--- DATASET CONTENT ---

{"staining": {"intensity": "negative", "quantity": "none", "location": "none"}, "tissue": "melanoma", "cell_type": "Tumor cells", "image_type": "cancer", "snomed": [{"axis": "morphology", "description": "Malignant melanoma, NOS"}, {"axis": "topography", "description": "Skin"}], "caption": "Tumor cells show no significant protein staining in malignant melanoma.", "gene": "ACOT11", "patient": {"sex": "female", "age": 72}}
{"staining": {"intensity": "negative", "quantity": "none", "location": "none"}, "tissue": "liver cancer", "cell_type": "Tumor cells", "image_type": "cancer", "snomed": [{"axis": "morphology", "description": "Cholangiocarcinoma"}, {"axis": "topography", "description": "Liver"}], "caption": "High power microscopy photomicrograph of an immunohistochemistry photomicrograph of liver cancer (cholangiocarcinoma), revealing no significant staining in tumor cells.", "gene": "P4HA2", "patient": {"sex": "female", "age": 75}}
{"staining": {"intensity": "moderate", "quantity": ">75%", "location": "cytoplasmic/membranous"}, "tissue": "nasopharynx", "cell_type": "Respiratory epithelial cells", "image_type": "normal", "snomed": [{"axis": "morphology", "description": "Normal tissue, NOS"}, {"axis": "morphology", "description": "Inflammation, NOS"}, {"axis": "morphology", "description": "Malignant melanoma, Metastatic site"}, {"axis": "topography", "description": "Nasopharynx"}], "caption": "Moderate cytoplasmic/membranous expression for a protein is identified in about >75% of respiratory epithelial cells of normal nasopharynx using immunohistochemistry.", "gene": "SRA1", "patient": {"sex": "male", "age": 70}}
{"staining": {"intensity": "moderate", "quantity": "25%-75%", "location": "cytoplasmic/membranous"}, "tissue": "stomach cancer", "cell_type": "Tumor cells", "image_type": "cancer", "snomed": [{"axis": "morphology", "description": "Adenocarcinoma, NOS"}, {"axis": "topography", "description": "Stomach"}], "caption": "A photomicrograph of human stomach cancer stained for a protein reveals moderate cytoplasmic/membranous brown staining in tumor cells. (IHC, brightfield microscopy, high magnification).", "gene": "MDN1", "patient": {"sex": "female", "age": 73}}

--- WORK REQUEST ---
Your reply is to repeat, unchanged, the lines above running from the one with "power microscopy photomicrograph" up to and including the one with "cytoplasmic/membranous expression for".

--- OUTPUT OF THE TASK ---
{"staining": {"intensity": "negative", "quantity": "none", "location": "none"}, "tissue": "liver cancer", "cell_type": "Tumor cells", "image_type": "cancer", "snomed": [{"axis": "morphology", "description": "Cholangiocarcinoma"}, {"axis": "topography", "description": "Liver"}], "caption": "High power microscopy photomicrograph of an immunohistochemistry photomicrograph of liver cancer (cholangiocarcinoma), revealing no significant staining in tumor cells.", "gene": "P4HA2", "patient": {"sex": "female", "age": 75}}
{"staining": {"intensity": "moderate", "quantity": ">75%", "location": "cytoplasmic/membranous"}, "tissue": "nasopharynx", "cell_type": "Respiratory epithelial cells", "image_type": "normal", "snomed": [{"axis": "morphology", "description": "Normal tissue, NOS"}, {"axis": "morphology", "description": "Inflammation, NOS"}, {"axis": "morphology", "description": "Malignant melanoma, Metastatic site"}, {"axis": "topography", "description": "Nasopharynx"}], "caption": "Moderate cytoplasmic/membranous expression for a protein is identified in about >75% of respiratory epithelial cells of normal nasopharynx using immunohistochemistry.", "gene": "SRA1", "patient": {"sex": "male", "age": 70}}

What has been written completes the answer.